In principal, yes. The problem is, that in my case, it is not trivial to perform this segmentation because of the variety of website designs. So, sometimes I have my ideal information block as one example segment, sometimes the crucial information will enter one by one in separate examples.

In short the question was more of a "Is it worth the time of improving the segmentation, or how much will the algorithm still benefit from (sometimes) the 1-2 word examples only consisting of a PLZ or cityname for example?"

I know, without surrounding structure my pattern-based augmentation will be limited for this cases...

I don't want to stretch your patience with me but regarding this last aspect I will like to come back to the initial workflow question: I guess it would it be wiser to plug in my (roughly cleaned, stripped of scripts etc.) html documents AS A WHOLE into my jsonl training dataset "text"-entries and embed the segmentation in my model?
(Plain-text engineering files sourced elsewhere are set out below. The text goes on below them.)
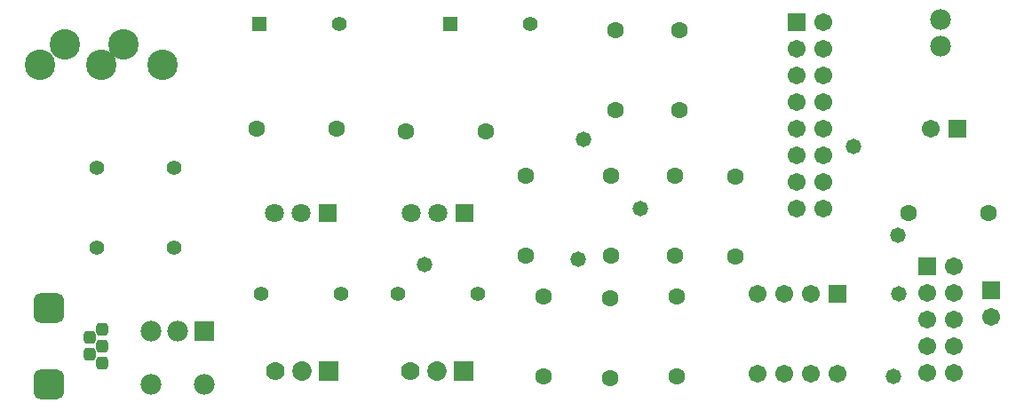
<source format=gbs>
G04 Layer_Color=16711935*
%FSLAX25Y25*%
%MOIN*%
G70*
G01*
G75*
%ADD16C,0.07000*%
G04:AMPARAMS|DCode=37|XSize=47.37mil|YSize=47.37mil|CornerRadius=13.84mil|HoleSize=0mil|Usage=FLASHONLY|Rotation=90.000|XOffset=0mil|YOffset=0mil|HoleType=Round|Shape=RoundedRectangle|*
%AMROUNDEDRECTD37*
21,1,0.04737,0.01969,0,0,90.0*
21,1,0.01969,0.04737,0,0,90.0*
1,1,0.02769,0.00984,0.00984*
1,1,0.02769,0.00984,-0.00984*
1,1,0.02769,-0.00984,-0.00984*
1,1,0.02769,-0.00984,0.00984*
%
%ADD37ROUNDEDRECTD37*%
G04:AMPARAMS|DCode=38|XSize=114.3mil|YSize=114.3mil|CornerRadius=30.58mil|HoleSize=0mil|Usage=FLASHONLY|Rotation=90.000|XOffset=0mil|YOffset=0mil|HoleType=Round|Shape=RoundedRectangle|*
%AMROUNDEDRECTD38*
21,1,0.11430,0.05315,0,0,90.0*
21,1,0.05315,0.11430,0,0,90.0*
1,1,0.06115,0.02658,0.02658*
1,1,0.06115,0.02658,-0.02658*
1,1,0.06115,-0.02658,-0.02658*
1,1,0.06115,-0.02658,0.02658*
%
%ADD38ROUNDEDRECTD38*%
%ADD39C,0.11450*%
%ADD40R,0.05524X0.05524*%
%ADD41C,0.05524*%
%ADD42C,0.07800*%
%ADD43C,0.06706*%
%ADD44R,0.06706X0.06706*%
%ADD45C,0.07300*%
%ADD46R,0.07300X0.07300*%
%ADD47R,0.07800X0.07800*%
%ADD48R,0.06706X0.06706*%
%ADD49R,0.07099X0.07099*%
%ADD50C,0.07099*%
%ADD51C,0.06312*%
%ADD52C,0.05800*%
D16*
X197500Y116500D02*
D03*
X248000D02*
D03*
D37*
X132500Y126000D02*
D03*
Y132299D02*
D03*
Y119701D02*
D03*
X127776Y122850D02*
D03*
Y129150D02*
D03*
D38*
X112618Y111630D02*
D03*
Y140370D02*
D03*
D39*
X109000Y231500D02*
D03*
X155000D02*
D03*
X132000D02*
D03*
X118600Y239200D02*
D03*
X140400D02*
D03*
D40*
X191500Y247000D02*
D03*
X263000D02*
D03*
D41*
X221500D02*
D03*
X293000D02*
D03*
X192000Y145500D02*
D03*
X222000D02*
D03*
X243500D02*
D03*
X273500D02*
D03*
X130500Y193000D02*
D03*
Y163000D02*
D03*
X159500Y193000D02*
D03*
Y163000D02*
D03*
D42*
X447000Y248500D02*
D03*
Y238500D02*
D03*
X150764Y111811D02*
D03*
X170764D02*
D03*
X150764Y131811D02*
D03*
X160764D02*
D03*
D43*
X452000Y116000D02*
D03*
Y126000D02*
D03*
Y136000D02*
D03*
Y146000D02*
D03*
Y156000D02*
D03*
X442000Y116000D02*
D03*
Y126000D02*
D03*
Y136000D02*
D03*
Y146000D02*
D03*
X403000Y177500D02*
D03*
Y187500D02*
D03*
Y197500D02*
D03*
Y207500D02*
D03*
Y217500D02*
D03*
Y227500D02*
D03*
Y237500D02*
D03*
Y247500D02*
D03*
X393000Y177500D02*
D03*
Y187500D02*
D03*
Y197500D02*
D03*
Y207500D02*
D03*
Y217500D02*
D03*
Y227500D02*
D03*
Y237500D02*
D03*
X443500Y207500D02*
D03*
X466000Y137000D02*
D03*
X398500Y145500D02*
D03*
X388500D02*
D03*
X378500D02*
D03*
X408500Y115500D02*
D03*
X398500D02*
D03*
X388500D02*
D03*
X378500D02*
D03*
D44*
X442000Y156000D02*
D03*
X393000Y247500D02*
D03*
X466000Y147000D02*
D03*
X408500Y145500D02*
D03*
D45*
X207500Y116500D02*
D03*
X258000D02*
D03*
D46*
X217500D02*
D03*
X268000D02*
D03*
D47*
X170764Y131811D02*
D03*
D48*
X453500Y207500D02*
D03*
D49*
X217000Y176000D02*
D03*
X268500D02*
D03*
D50*
X207000D02*
D03*
X197000D02*
D03*
X258500D02*
D03*
X248500D02*
D03*
D51*
X220500Y207500D02*
D03*
X190500D02*
D03*
X298000Y114500D02*
D03*
Y144500D02*
D03*
X325000Y214500D02*
D03*
Y244500D02*
D03*
X246500Y206500D02*
D03*
X276500D02*
D03*
X323000Y114000D02*
D03*
Y144000D02*
D03*
X323500Y190000D02*
D03*
Y160000D02*
D03*
X435000Y176000D02*
D03*
X465000D02*
D03*
X291500Y190000D02*
D03*
Y160000D02*
D03*
X348000Y114500D02*
D03*
Y144500D02*
D03*
X349000Y214500D02*
D03*
Y244500D02*
D03*
X370000Y189500D02*
D03*
Y159500D02*
D03*
X347500Y190000D02*
D03*
Y160000D02*
D03*
D52*
X334500Y177500D02*
D03*
X311000Y158500D02*
D03*
X431500Y145500D02*
D03*
X431000Y167500D02*
D03*
X429500Y114500D02*
D03*
X313000Y203500D02*
D03*
X253500Y156500D02*
D03*
X414500Y201000D02*
D03*
M02*

</source>
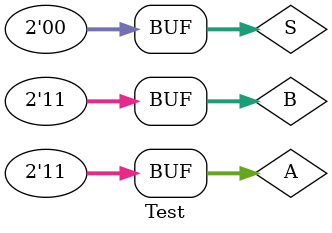
<source format=v>
`timescale 1ns / 1ps


module Test;

	// Inputs
	reg [1:0] A;
	reg [1:0] B;
	reg [1:0] S;

	// Outputs
	wire [3:0] out;

	// Instantiate the Unit Under Test (UUT)
	ALU uut (
		.out(out), 
		.A(A), 
		.B(B), 
		.S(S)
	);

	initial begin
		// Initialize Inputs
		
		
		A = 2'b00;
		B = 2'b01;
		S = 2'b00;
		#100;
        
		A = 2'b00;
		B = 2'b01;
		S = 2'b01;
		#100;
		
		A = 2'b10;
		B = 2'b01;
		S = 2'b01;
		#100;
		
		A = 2'b11;
		B = 2'b01;
		S = 2'b10;
		#100;
		
		A = 2'b10;
		B = 2'b01;
		S = 2'b10;
		#100;
		
		A = 2'b10;
		B = 2'b01;
		S = 2'b11;
		#100;
		
		A = 2'b10;
		B = 2'b11;
		S = 2'b11;
		#100;
		
		A = 2'b11;
		B = 2'b11;
		S = 2'b11;
		#100;
		
		A = 2'b01;
		B = 2'b01;
		S = 2'b11;
		#100;
		
		A = 2'b11;
		B = 2'b11;
		S = 2'b00;
		#100;
	end
      
endmodule


</source>
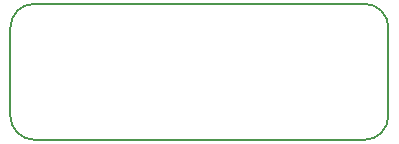
<source format=gm1>
G04 #@! TF.FileFunction,Profile,NP*
%FSLAX46Y46*%
G04 Gerber Fmt 4.6, Leading zero omitted, Abs format (unit mm)*
G04 Created by KiCad (PCBNEW 4.0.6-e0-6349~53~ubuntu16.04.1) date Wed May  3 10:51:49 2017*
%MOMM*%
%LPD*%
G01*
G04 APERTURE LIST*
%ADD10C,0.100000*%
%ADD11C,0.150000*%
G04 APERTURE END LIST*
D10*
D11*
X2000000Y11500000D02*
G75*
G03X0Y9500000I0J-2000000D01*
G01*
X0Y2000000D02*
G75*
G03X2000000Y0I2000000J0D01*
G01*
X32000000Y9500000D02*
G75*
G03X30000000Y11500000I-2000000J0D01*
G01*
X30000000Y0D02*
G75*
G03X32000000Y2000000I0J2000000D01*
G01*
X2000000Y0D02*
X30000000Y0D01*
X30000000Y11500000D02*
X2000000Y11500000D01*
X32000000Y2000000D02*
X32000000Y9500000D01*
X0Y2000000D02*
X0Y9500000D01*
M02*

</source>
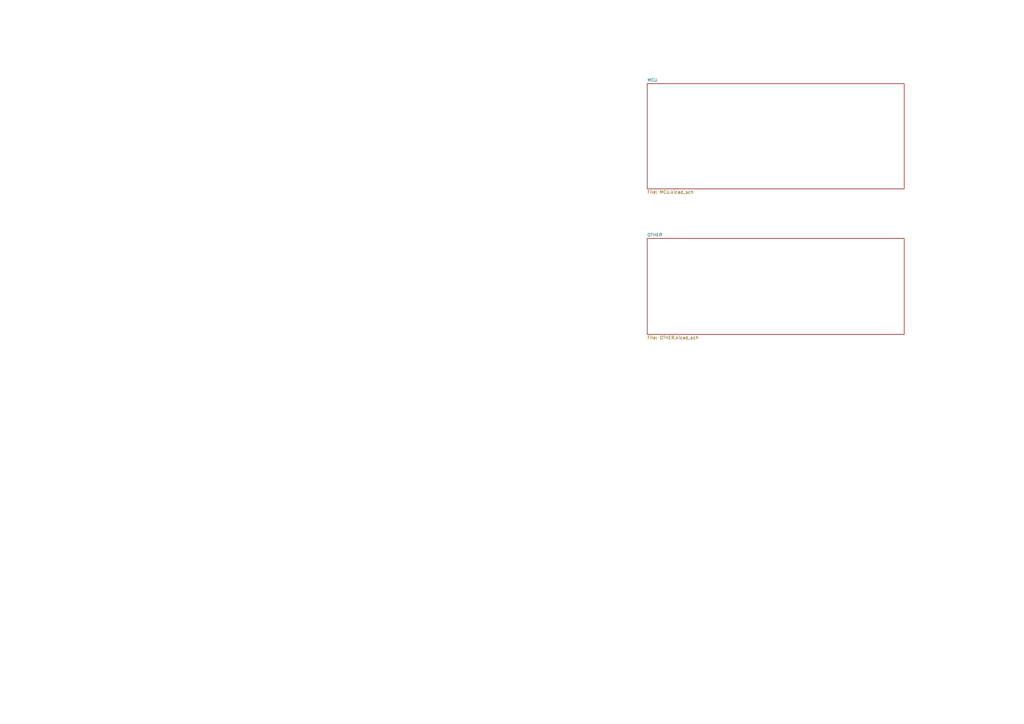
<source format=kicad_sch>
(kicad_sch
	(version 20231120)
	(generator "eeschema")
	(generator_version "8.0")
	(uuid "28725f22-903e-41d8-a857-bc40f1f4f4a8")
	(paper "A3")
	(title_block
		(title "numpad")
		(date "2024-12-23")
		(rev "V1")
	)
	(lib_symbols)
	(sheet
		(at 265.43 97.79)
		(size 105.41 39.37)
		(fields_autoplaced yes)
		(stroke
			(width 0.1524)
			(type solid)
		)
		(fill
			(color 0 0 0 0.0000)
		)
		(uuid "17d24c83-f1ed-4d53-8314-61c66f0ca4aa")
		(property "Sheetname" "OTHER"
			(at 265.43 97.0784 0)
			(effects
				(font
					(size 1.27 1.27)
				)
				(justify left bottom)
			)
		)
		(property "Sheetfile" "OTHER.kicad_sch"
			(at 265.43 137.7446 0)
			(effects
				(font
					(size 1.27 1.27)
				)
				(justify left top)
			)
		)
		(instances
			(project "numpad"
				(path "/28725f22-903e-41d8-a857-bc40f1f4f4a8"
					(page "3")
				)
			)
		)
	)
	(sheet
		(at 265.43 34.29)
		(size 105.41 43.18)
		(fields_autoplaced yes)
		(stroke
			(width 0.1524)
			(type solid)
		)
		(fill
			(color 0 0 0 0.0000)
		)
		(uuid "b073aaf1-42c1-479f-b938-8df896187a38")
		(property "Sheetname" "MCU"
			(at 265.43 33.5784 0)
			(effects
				(font
					(size 1.27 1.27)
				)
				(justify left bottom)
			)
		)
		(property "Sheetfile" "MCU.kicad_sch"
			(at 265.43 78.0546 0)
			(effects
				(font
					(size 1.27 1.27)
				)
				(justify left top)
			)
		)
		(instances
			(project "numpad"
				(path "/28725f22-903e-41d8-a857-bc40f1f4f4a8"
					(page "2")
				)
			)
		)
	)
	(sheet_instances
		(path "/"
			(page "1")
		)
	)
)

</source>
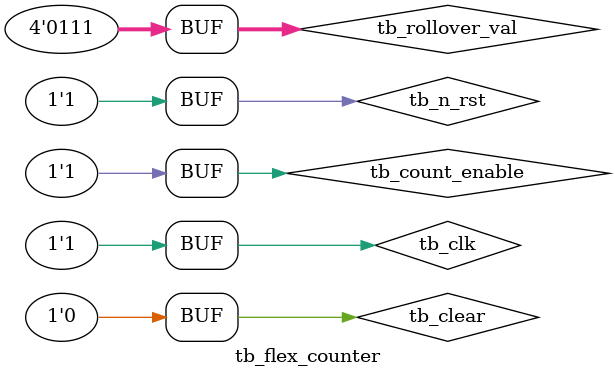
<source format=sv>



module tb_flex_counter ();

	//Define parameters
	//basic test bench parameters
	localparam	CLK_PERIOD	= 2.5;
	localparam	NUM_INPUT_BITS	= 4;
	
	// Shared Test Variables
	reg tb_clk;
	reg tb_n_rst;
	reg tb_clear;
	reg tb_count_enable;
	reg [NUM_INPUT_BITS-1:0] tb_rollover_val;
	reg tb_rollover_flag;
	reg [NUM_INPUT_BITS-1:0] tb_count_out;

	// Clock generation block
	always
	begin
		tb_clk = 1'b0;
		#(CLK_PERIOD/2.0);
		tb_clk = 1'b1;
		#(CLK_PERIOD/2.0);
	end

	
	//DUT	
	flex_counter DUT ( .clk(tb_clk), .n_rst(tb_n_rst), .clear(tb_clear), .count_enable(tb_count_enable), .rollover_val(tb_rollover_val), .rollover_flag(tb_rollover_flag), .count_out(tb_count_out));
	

	initial begin	
	
		tb_n_rst = 1;
		tb_clear = 0;
		tb_count_enable = 1;
		tb_rollover_val = 7;


	end
		
endmodule

</source>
So far, I used a blank model, only with tokenization and the added NER. Please correct me if I'm wrong, but my possibilties here seem to be:

  • I could add a sentencizer or a custom component to split my html-doc into my information segments as sentences in a rule based fashion

  • I could add a parser to base the sentence/segment selection on. But then I still can't use one of your prebuilt models, because I don't have a "normal" syntactic structure in my documents and would have to manually train one... so I don't think this would be the way to go here...

One last question:
If my model would manage to split the docs in sentences, would prodigy display these for annotation tasks or still the whole doc? In the end, I want to have a model that I can give a whole document and get the NER, so I'm still confused which step to add to the model and which step to a custom recipe.

Cheers
Kevin

Ah, I think I understand better now.

Your training process will definitely suffer if you have a lot of segmentation errors in your data. My suggestion would be to find a very conservative segmentation policy that very rarely over-segments, so you can work on somewhat more convenient chunks, without introducing errors from relevant entities being split over documents. You can also try just not segmenting the texts. You’ll have to scroll a little bit, but it should still work.

One thing to keep in mind is that you’ll need some way to create entirely correct annotations, for evaluation. The evaluation set shouldn’t have errors in it from the segmentation — otherwise you’ll have no way of estimating how many errors the segmentation is actually introducing. You’ll also want a dataset that lets you evaluate future efforts to improve the segmentation.

If you can’t easily make rules that don’t over-segment, and it’s impractical to work on the unsegmented documents, one solution is to have a fix-up process that you do at the end, possibly just in a text editor. You could use the “reject” button to mark that there’s a segmentation error, and then have some sort of process to repair the problems when you’re done annotating. The repair process could be manual or a script, depending on the nature of the problem and how you’ve managed to mark it.

Thank you Matt, this cleared up my general workflow questions!